Caroline tidak menjawabnya. Ia memang sudah menduga bahwa hal itu akan terjadi. Pasti Papahnya sangat khawatir dengan keberadaannya tadi.

Tak sengaja, mata Caroline menangkap luka di lengan Sebastian, lagi. Luka itu masih belum kering. Bahkan masih mengeluarkan darah berwarna hitam. Ya, warna hitam.

Sebastian yang sadar dengan arah pandangan Caroline langsung saja menutupi lukanya dengan telapak tangan--berusaha menyembunyikannya dari Caroline.

Caroline tersenyum tipis. Ia lalu menyuruh Sebastian untuk duduk di sampingnya, sementara ia sendiri beranjak untuk mengambil kotak p3k di dalam lemari.

Setelah mendapatkannya, Caroline kembali duduk di samping Sebastian. "Kau terluka."

Sebastian menggeleng. "Hanya luka kecil, aku tidak apa," balasnya kemudian.

Caroline menghela nafasnya seraya meraih lengan Sebastian dan mulai mengobatinya. "Seberapa besar luka yang kau dapat, tetap saja harus diobati."

Sebastian mengulum senyum ketika melihat Caroline mulai membalut lukanya dengan kain kasa. Sebenarnya ia sedikit canggung, mengingat warna darahnya yang tidak lagi berwarna merah.

"Apa semua vampier memiliki darah berwarna hitam?"

Pertanyaan Caroline sedikit membuat Sebastian terkejut. Namun dengan segera, ia menormalkan ekspresinya dan menjawab, "Tidak. Tidak semua vampier memiliki darah berwarna hitam."

Caroline mendongakkan kepalanya, membalas tatapan Sebastian dengan raut wajah bingung. "Lalu?"

"Ada yang berwarna merah, biru, cokelat, kuning, bahkan ada yang tidak memiliki darah sedikitpun. Tergantung sudah berapa lama ia menjadi seorang vampier," jelas Sebastian.

Caroline bergumam seraya mengangguk-anggukkan kepalanya. "Jika aku boleh tahu ... kau, sudah dari kapan menjadi seorang vampier?"

"Lima tahun yang lalu," jawab Sebastian tanpa beban.

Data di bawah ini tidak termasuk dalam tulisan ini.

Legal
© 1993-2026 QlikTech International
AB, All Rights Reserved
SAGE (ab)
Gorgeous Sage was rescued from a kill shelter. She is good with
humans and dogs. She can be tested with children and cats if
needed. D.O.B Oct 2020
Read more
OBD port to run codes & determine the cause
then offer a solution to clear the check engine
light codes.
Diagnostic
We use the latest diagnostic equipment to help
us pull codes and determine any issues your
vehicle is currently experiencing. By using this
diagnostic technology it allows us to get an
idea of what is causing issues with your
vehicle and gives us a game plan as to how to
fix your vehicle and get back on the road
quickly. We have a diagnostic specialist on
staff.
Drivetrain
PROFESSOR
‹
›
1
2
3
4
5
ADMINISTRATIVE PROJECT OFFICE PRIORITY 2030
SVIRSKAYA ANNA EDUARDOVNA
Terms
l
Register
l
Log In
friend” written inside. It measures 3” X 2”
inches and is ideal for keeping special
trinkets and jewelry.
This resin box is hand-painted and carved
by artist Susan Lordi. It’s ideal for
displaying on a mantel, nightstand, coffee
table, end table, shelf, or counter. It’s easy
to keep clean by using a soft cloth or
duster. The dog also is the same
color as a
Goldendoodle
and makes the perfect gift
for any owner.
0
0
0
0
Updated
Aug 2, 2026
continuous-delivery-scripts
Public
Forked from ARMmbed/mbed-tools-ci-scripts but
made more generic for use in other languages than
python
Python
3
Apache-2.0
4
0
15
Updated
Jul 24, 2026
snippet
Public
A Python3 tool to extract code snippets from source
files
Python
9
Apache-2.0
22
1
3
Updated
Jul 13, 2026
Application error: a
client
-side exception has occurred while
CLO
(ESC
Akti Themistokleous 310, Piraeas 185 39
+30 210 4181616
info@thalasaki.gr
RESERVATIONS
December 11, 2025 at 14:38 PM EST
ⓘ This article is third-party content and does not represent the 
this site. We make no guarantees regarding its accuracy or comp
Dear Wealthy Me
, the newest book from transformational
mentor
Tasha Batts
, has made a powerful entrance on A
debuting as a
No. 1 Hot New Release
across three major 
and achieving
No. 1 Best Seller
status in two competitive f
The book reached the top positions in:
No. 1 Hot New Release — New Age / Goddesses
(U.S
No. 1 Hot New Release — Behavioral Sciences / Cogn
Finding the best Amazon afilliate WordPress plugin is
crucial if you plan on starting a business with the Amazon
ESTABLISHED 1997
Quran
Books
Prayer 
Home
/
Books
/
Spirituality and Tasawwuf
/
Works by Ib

Caroline menautkan bibirnya. Ia kini memalingkan wajahnya ke arah lain, tak ingin lagi bertatapan dengan Sebastian. "Em ... apa aku boleh bertanya sesuatu?" tanyanya sedikit ragu.

"Tentu saja, kenapa tidak."

Caroline menarik nafasnya perlahan lalu bergerak untuk membalas tatapan Sebastian. Ini mungkin akan menyinggung Sebastian, tetapi Caroline harus segera mencari tahu kebenarannya.

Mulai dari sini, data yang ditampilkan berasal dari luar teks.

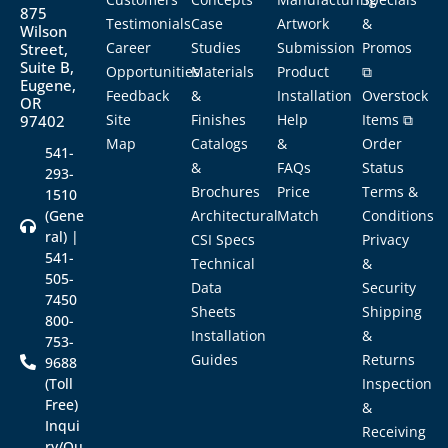
875
Testimonials
Case
Artwork
&
Wilson
Career
Studies
Submission
Promos
Street,
Suite B,
Opportunities
Materials
Product
⧉
Eugene,
Feedback
&
Installation
Overstock
OR
Site
Finishes
Help
Items ⧉
97402
Map
Catalogs
&
Order
541-
&
FAQs
Status
293-
Brochures
Price
Terms &
1510
(Gene
Architectural
Match
Conditions
ral) |
CSI Specs
Privacy
541-
Technical
&
505-
Data
Security
7450
Sheets
Shipping
800-
Installation
&
753-
Guides
Returns
9688
(Toll
Inspection
Free)
&
Inqui
Receiving
ry/Qu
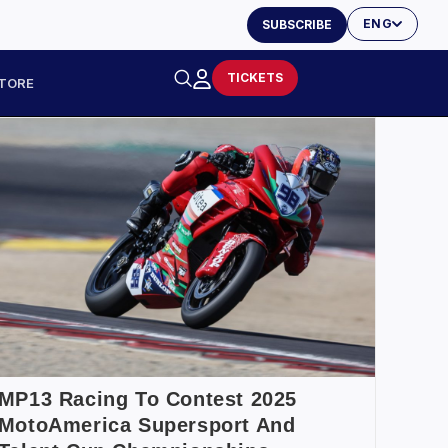
ENG
SUBSCRIBE
TICKETS
TORE
MP13 Racing To Contest 2025
MotoAmerica Supersport And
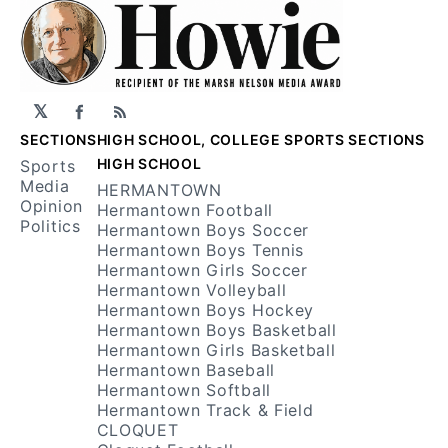
𝕏
Facebook
RSS
SECTIONS
HIGH SCHOOL, COLLEGE SPORTS SECTIONS
HIGH SCHOOL
Sports
Media
HERMANTOWN
Opinion
Hermantown Football
Politics
Hermantown Boys Soccer
Hermantown Boys Tennis
Hermantown Girls Soccer
Hermantown Volleyball
Hermantown Boys Hockey
Hermantown Boys Basketball
Hermantown Girls Basketball
Hermantown Baseball
Hermantown Softball
Hermantown Track & Field
CLOQUET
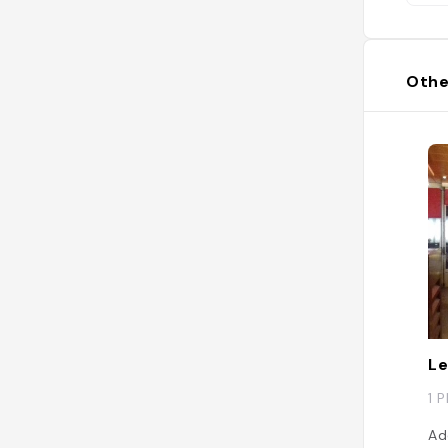
Othe
Le
1 
Ad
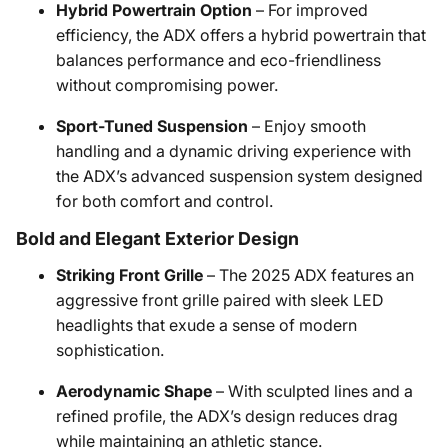
Hybrid Powertrain Option
– For improved
efficiency, the ADX offers a hybrid powertrain that
balances performance and eco-friendliness
without compromising power.
Sport-Tuned Suspension
– Enjoy smooth
handling and a dynamic driving experience with
the ADX’s advanced suspension system designed
for both comfort and control.
Bold and Elegant Exterior Design
Striking Front Grille
– The 2025 ADX features an
aggressive front grille paired with sleek LED
headlights that exude a sense of modern
sophistication.
Aerodynamic Shape
– With sculpted lines and a
refined profile, the ADX’s design reduces drag
while maintaining an athletic stance.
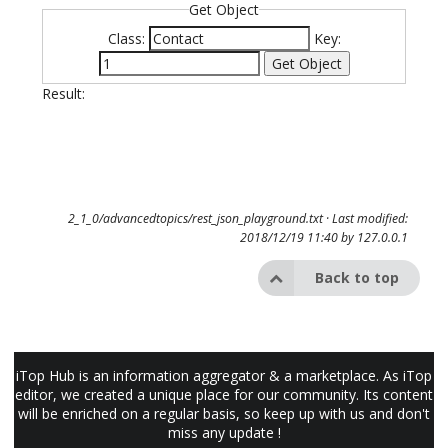
Get Object
Class:
Key:
Get Object
Result:
2_1_0/advancedtopics/rest_json_playground.txt
· Last modified:
2018/12/19 11:40 by
127.0.0.1
Back to top
iTop Hub is an information aggregator & a marketplace. As iTop
editor, we created a unique place for our community. Its content
will be enriched on a regular basis, so keep up with us and don't
miss any update !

"Apa benar, kau dulu pernah membunuh kekasihmu sendiri?"

Deg

Sebastian merasakan bahwa dunianya seakan terhenti. Pertanyaan dari Caroline benar-benar mengguncangkan hatinya. Dan, bagaimana gadis ini bisa mengetahui tentang masa kelamnya itu?

Bibir Sebastian kini membentuk sebuah garis tipis. Aura dinginnya kembali muncul, membuat Caroline sedikit menyesal karena telah bertanya seperti tadi.

"Benar."

Satu kata namun mampu membuat mata Caroline perlahan melebar. Dengan cepat, ia bangkit dari duduknya sebelum Sebastian meraih tangannya dan menariknya untuk kembali duduk.

"Apa kau mau mendengar sedikit cerita pendek dariku?"